Work request: Rewrite the lines from the one containing "systems like energy.</p>" through the one containing "<p>Given the central", changing "energy" to "power" at every occurrence and leaving everything else unchanged.

Recorded information:
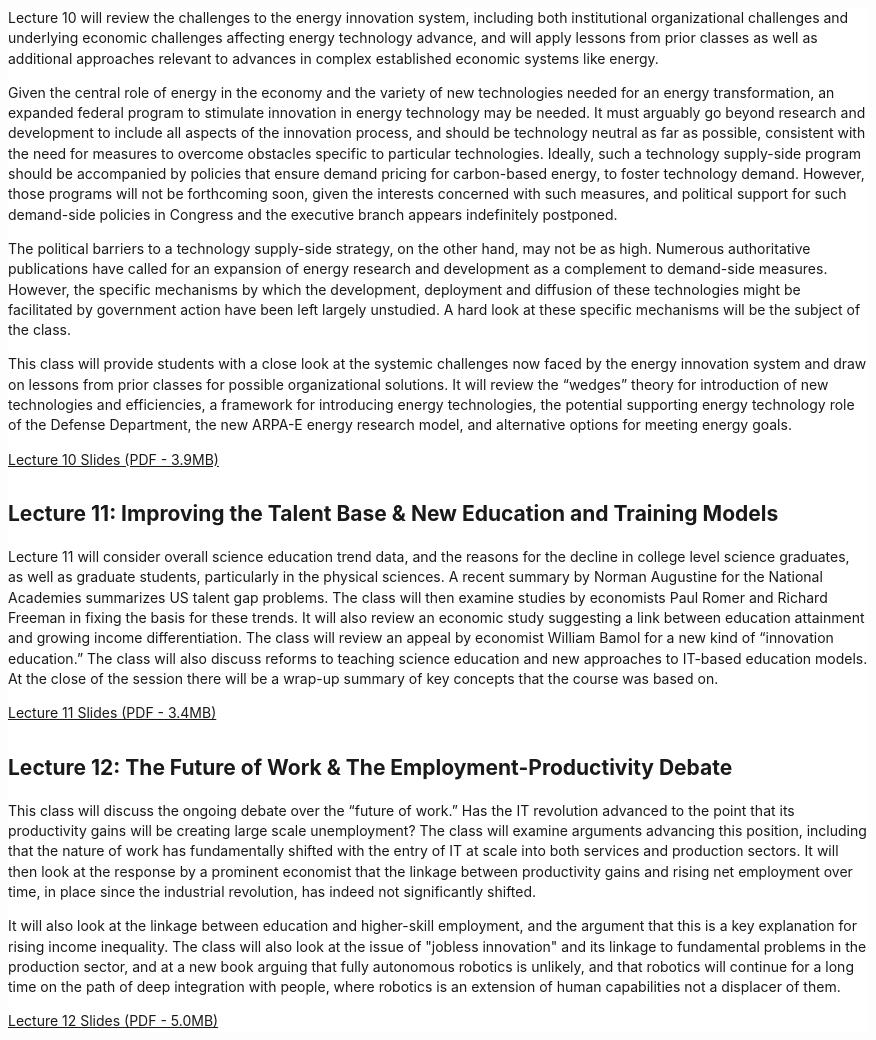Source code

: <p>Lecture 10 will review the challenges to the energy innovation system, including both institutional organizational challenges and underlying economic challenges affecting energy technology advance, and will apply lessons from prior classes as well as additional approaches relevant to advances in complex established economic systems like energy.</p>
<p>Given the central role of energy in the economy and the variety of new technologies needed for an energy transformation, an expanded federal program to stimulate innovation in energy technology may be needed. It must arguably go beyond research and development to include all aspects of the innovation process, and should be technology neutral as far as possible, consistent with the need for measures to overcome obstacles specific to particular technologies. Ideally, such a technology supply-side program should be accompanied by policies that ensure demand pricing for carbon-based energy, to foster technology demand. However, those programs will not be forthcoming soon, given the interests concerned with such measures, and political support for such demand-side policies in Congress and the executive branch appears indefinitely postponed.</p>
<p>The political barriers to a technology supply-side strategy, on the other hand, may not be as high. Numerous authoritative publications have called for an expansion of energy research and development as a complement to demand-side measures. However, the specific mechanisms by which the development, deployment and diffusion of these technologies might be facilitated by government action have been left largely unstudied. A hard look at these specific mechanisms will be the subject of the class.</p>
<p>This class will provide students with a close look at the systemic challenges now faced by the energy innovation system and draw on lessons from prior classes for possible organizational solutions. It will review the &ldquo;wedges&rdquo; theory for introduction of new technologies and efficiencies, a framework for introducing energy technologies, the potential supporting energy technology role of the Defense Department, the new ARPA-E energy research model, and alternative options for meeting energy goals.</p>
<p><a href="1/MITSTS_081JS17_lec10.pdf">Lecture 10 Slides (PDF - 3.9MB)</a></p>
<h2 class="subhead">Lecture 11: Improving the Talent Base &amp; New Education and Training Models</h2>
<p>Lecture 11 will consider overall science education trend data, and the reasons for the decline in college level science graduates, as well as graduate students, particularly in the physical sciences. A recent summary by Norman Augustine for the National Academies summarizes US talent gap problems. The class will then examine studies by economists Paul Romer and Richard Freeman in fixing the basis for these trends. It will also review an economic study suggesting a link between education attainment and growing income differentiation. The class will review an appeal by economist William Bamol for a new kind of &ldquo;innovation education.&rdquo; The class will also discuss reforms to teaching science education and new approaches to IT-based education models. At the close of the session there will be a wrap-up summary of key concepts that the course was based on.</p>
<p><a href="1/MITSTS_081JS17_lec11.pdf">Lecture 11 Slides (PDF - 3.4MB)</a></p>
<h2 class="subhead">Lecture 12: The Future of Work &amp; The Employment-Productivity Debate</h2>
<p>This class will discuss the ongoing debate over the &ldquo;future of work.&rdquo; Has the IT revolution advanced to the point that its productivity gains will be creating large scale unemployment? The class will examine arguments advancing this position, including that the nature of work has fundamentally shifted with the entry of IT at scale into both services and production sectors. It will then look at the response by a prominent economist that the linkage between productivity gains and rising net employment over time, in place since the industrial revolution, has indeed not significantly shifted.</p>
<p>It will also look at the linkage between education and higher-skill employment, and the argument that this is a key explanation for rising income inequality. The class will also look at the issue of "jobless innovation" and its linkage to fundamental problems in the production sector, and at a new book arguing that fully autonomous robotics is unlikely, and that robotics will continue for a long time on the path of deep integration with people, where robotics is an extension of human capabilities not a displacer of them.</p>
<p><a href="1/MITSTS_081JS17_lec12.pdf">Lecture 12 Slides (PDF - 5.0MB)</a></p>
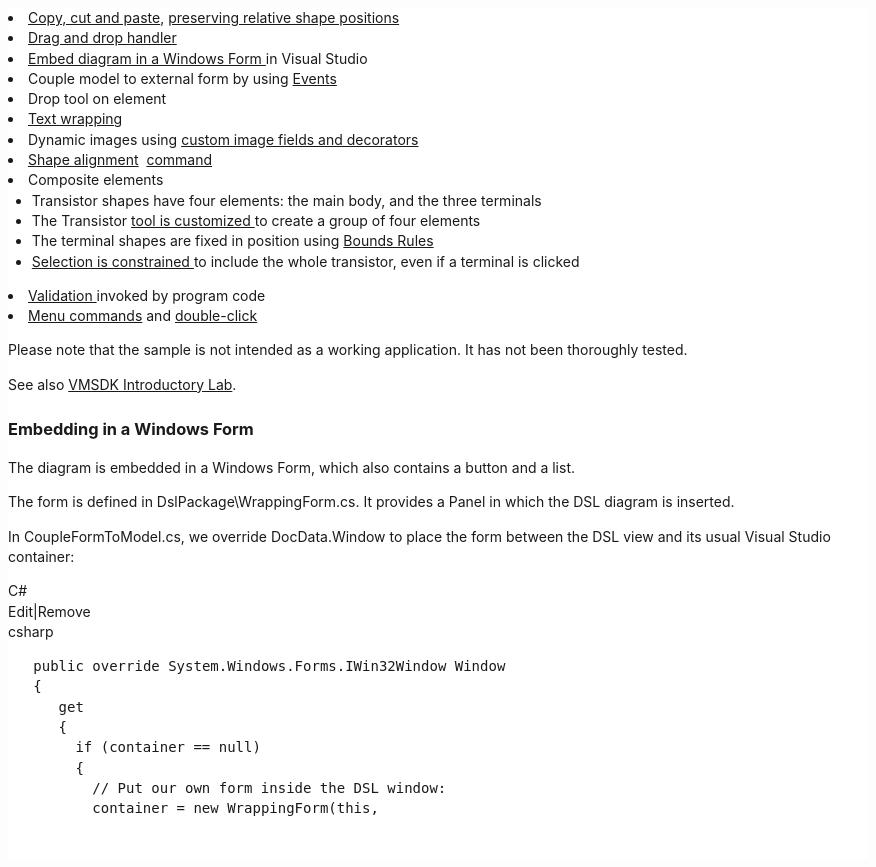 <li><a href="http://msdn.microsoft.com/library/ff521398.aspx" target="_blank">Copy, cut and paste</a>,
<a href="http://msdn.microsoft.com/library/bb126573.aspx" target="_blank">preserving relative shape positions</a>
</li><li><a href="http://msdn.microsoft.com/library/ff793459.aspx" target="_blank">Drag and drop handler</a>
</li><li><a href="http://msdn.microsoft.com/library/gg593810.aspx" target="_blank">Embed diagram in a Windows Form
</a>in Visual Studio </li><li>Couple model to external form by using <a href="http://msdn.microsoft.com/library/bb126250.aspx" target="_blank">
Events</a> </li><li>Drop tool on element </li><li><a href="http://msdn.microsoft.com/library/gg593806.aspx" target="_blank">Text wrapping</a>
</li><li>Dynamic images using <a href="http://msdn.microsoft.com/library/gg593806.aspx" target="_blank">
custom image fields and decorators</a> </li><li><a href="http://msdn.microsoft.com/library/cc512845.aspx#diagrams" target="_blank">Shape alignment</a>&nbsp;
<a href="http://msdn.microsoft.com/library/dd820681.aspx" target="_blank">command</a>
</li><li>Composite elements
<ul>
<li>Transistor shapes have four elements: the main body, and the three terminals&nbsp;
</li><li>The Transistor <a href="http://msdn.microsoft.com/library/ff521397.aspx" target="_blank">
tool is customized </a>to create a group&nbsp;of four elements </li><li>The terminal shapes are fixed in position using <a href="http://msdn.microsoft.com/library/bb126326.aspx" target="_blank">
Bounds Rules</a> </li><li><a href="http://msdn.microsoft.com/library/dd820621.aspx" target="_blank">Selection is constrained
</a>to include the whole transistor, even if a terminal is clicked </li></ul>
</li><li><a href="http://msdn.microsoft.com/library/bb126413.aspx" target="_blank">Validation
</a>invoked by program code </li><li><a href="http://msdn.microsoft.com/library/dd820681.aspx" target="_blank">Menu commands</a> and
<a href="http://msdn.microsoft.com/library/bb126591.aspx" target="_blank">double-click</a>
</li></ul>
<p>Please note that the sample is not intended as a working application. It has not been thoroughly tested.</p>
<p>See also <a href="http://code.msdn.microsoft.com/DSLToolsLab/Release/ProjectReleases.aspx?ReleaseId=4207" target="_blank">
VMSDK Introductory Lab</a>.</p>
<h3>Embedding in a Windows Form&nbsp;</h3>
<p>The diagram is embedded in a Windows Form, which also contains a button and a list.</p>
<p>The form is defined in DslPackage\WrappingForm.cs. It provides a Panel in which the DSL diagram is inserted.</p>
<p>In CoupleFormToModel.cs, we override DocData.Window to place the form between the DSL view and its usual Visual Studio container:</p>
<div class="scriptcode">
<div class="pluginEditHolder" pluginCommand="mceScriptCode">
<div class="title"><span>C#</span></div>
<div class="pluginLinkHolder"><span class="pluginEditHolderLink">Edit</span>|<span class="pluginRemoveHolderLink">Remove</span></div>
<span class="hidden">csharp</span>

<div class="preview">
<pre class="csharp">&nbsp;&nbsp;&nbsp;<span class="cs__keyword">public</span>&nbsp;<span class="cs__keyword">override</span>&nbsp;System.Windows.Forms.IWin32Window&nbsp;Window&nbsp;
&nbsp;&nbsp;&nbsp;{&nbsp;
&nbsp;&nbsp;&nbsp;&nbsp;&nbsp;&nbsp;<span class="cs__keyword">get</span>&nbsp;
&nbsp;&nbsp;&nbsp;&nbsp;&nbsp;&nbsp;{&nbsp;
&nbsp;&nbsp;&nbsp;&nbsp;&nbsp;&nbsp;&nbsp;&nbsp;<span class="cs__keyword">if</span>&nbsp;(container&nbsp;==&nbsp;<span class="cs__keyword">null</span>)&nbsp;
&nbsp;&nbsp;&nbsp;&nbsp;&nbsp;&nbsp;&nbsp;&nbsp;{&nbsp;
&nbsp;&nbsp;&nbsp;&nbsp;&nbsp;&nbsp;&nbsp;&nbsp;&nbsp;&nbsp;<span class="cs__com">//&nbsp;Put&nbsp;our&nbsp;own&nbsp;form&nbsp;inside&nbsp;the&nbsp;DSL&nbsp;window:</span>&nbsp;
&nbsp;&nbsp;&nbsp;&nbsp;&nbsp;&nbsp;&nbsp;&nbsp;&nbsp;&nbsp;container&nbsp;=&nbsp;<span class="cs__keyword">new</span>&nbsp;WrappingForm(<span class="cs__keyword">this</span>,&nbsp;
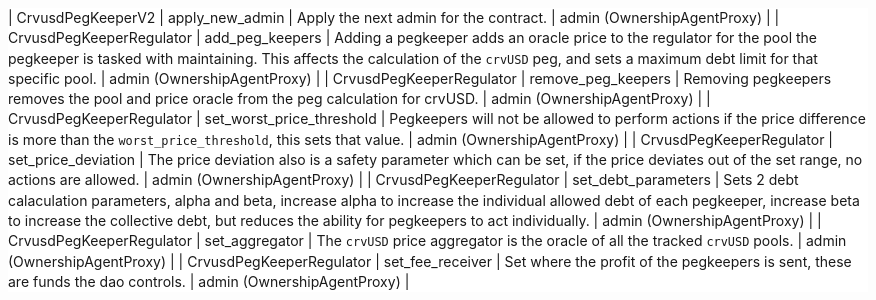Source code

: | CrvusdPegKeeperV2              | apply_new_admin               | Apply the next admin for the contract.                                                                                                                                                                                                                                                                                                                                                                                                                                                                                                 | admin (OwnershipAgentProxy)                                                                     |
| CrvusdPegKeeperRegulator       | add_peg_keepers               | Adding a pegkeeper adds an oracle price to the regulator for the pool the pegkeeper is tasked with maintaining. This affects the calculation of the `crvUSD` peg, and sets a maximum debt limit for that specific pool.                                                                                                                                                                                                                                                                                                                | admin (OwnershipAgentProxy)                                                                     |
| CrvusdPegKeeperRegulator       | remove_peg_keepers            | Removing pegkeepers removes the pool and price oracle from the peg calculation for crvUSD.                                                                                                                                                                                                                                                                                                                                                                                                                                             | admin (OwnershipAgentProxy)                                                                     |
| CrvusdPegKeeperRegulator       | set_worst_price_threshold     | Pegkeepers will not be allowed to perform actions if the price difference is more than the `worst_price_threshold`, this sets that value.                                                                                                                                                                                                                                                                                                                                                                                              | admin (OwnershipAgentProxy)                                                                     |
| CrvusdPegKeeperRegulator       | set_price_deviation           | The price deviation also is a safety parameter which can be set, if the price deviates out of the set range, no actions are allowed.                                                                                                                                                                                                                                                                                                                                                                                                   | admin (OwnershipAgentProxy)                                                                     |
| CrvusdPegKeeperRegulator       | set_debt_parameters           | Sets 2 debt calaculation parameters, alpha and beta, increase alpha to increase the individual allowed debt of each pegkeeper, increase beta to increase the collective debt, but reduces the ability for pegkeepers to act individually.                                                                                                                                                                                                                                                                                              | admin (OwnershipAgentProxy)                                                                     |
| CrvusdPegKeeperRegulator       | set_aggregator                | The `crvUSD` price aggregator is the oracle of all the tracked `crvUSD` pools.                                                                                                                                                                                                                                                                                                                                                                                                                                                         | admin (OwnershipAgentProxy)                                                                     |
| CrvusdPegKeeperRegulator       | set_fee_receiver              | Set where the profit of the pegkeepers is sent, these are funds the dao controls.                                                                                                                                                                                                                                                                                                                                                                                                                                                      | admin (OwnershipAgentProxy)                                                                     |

Exercise result:
: <p>Lecture 10 will review the challenges to the power innovation system, including both institutional organizational challenges and underlying economic challenges affecting power technology advance, and will apply lessons from prior classes as well as additional approaches relevant to advances in complex established economic systems like power.</p>
<p>Given the central role of power in the economy and the variety of new technologies needed for an power transformation, an expanded federal program to stimulate innovation in power technology may be needed. It must arguably go beyond research and development to include all aspects of the innovation process, and should be technology neutral as far as possible, consistent with the need for measures to overcome obstacles specific to particular technologies. Ideally, such a technology supply-side program should be accompanied by policies that ensure demand pricing for carbon-based power, to foster technology demand. However, those programs will not be forthcoming soon, given the interests concerned with such measures, and political support for such demand-side policies in Congress and the executive branch appears indefinitely postponed.</p>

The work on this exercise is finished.